I have been more than usually conscious of the insect life going around this year as the chick rearing season has been underway. Without insects there are no chicks, and it has been interesting to keep an eye on the various different species which have popped up at this crucial time. Sawflies have been particularly abundant, and this is great news because their larvae is a key food source for black grouse chicks. Of course talking of sawflies is the same as talking about birds; the name actually applies to dozens of different species, most of which look like a cross between a wasp and a flying ant.

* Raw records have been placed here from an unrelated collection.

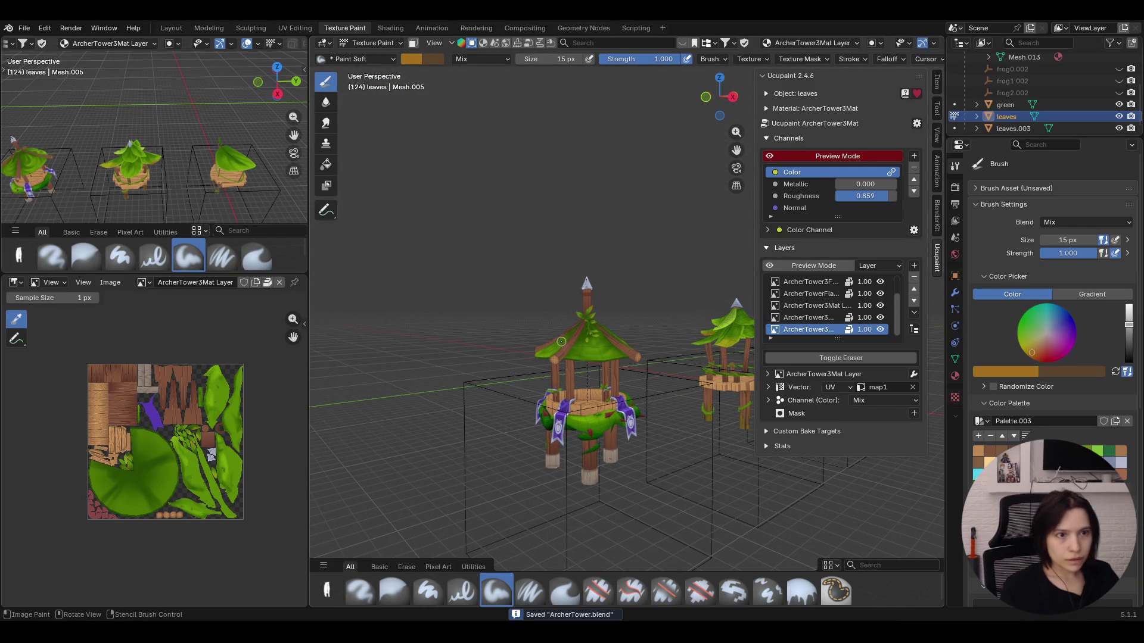
{"action": "middle_click_drag", "start_coordinate": [587, 186], "coordinate": [629, 169]}
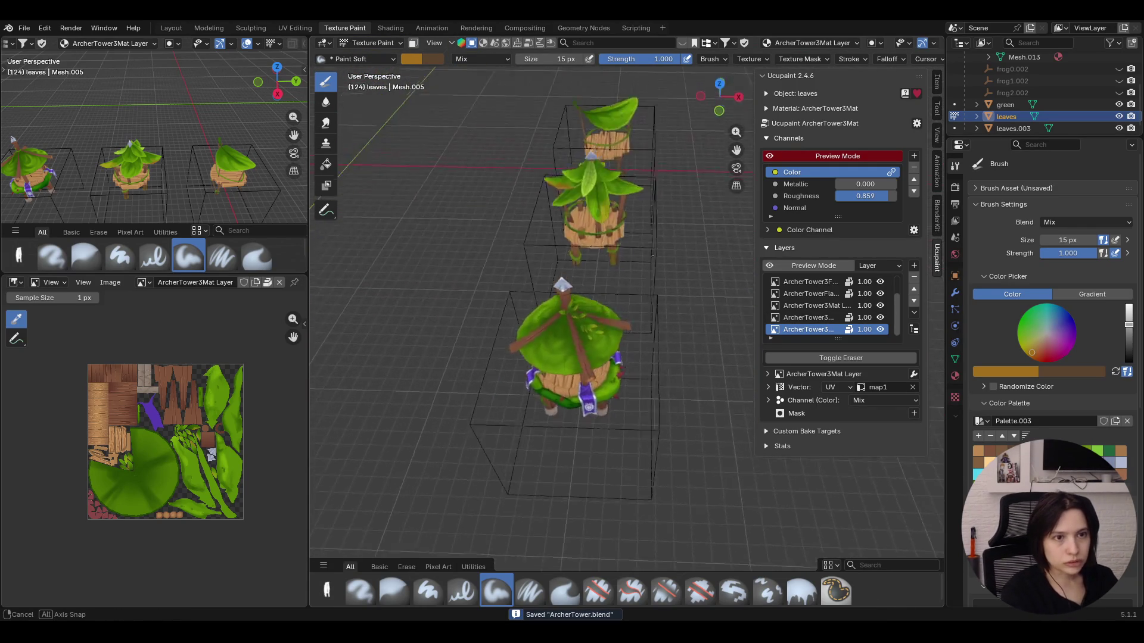
{"action": "middle_click_drag", "start_coordinate": [733, 151], "coordinate": [638, 179]}
{"action": "mouse_move", "coordinate": [539, 182]}
{"action": "middle_mouse_down"}
{"action": "mouse_move", "coordinate": [508, 143]}
{"action": "mouse_move", "coordinate": [483, 156]}
{"action": "middle_mouse_up"}
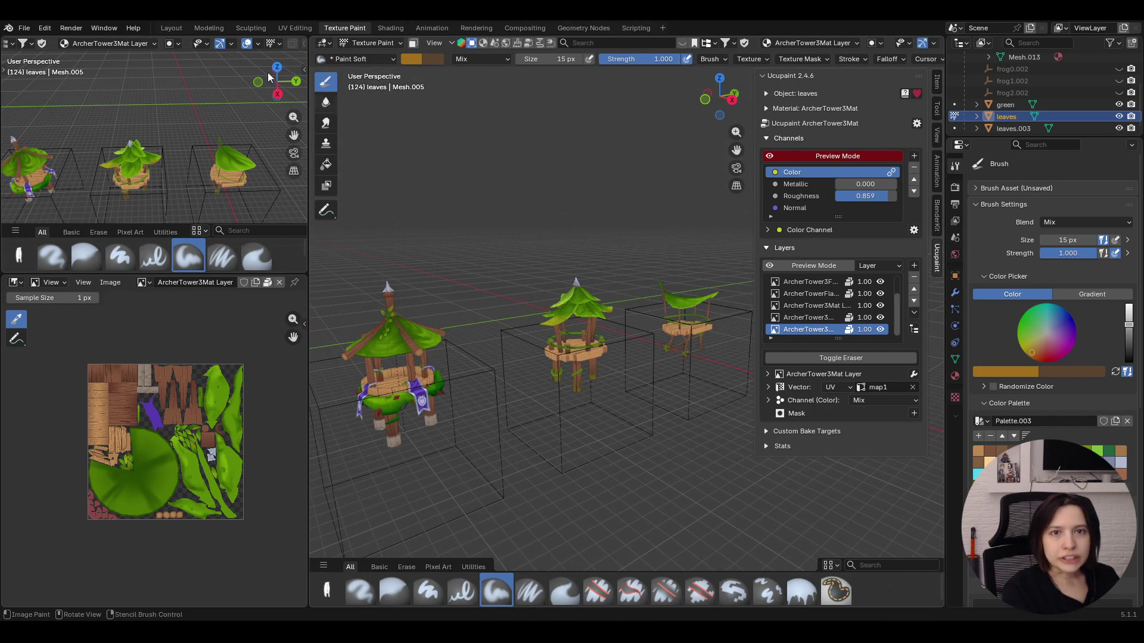
{"action": "left_click", "coordinate": [25, 28]}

I have noticed in particular that the number of sawflies is at its highest around willow scrub, and while I haven’t been able to find any of the larvae themselves, clouds of sawflies have given me an encouraging spring in the step.
There have also been large numbers of scorpion flies, snipe flies and a million varieties of micro-moth which rise up like a bow-wave when I walk through the rushes where the ragged robin is flowering with considerable enthusiasm and the forget-me-nots lie in great baby blue drifts. I’m not sure that these tiny moths are such excellent news in themselves, but their caterpillars will be well worth having around for black grouse purposes and it is always quite encouraging to see them in such abundance. Craneflies have been slightly harder to find, but in my experience they tend to be visible for a short window only when the conditions are perfect, and they spend the rest of the time buzzing invisibly through the undergrowth – available for hungry chicks, but not apparent to me.
A respectable quantity of insect life is certainly present, and I just have to hope that the warm, dry weather is allowing the birds to take full advantage of this cornucopia.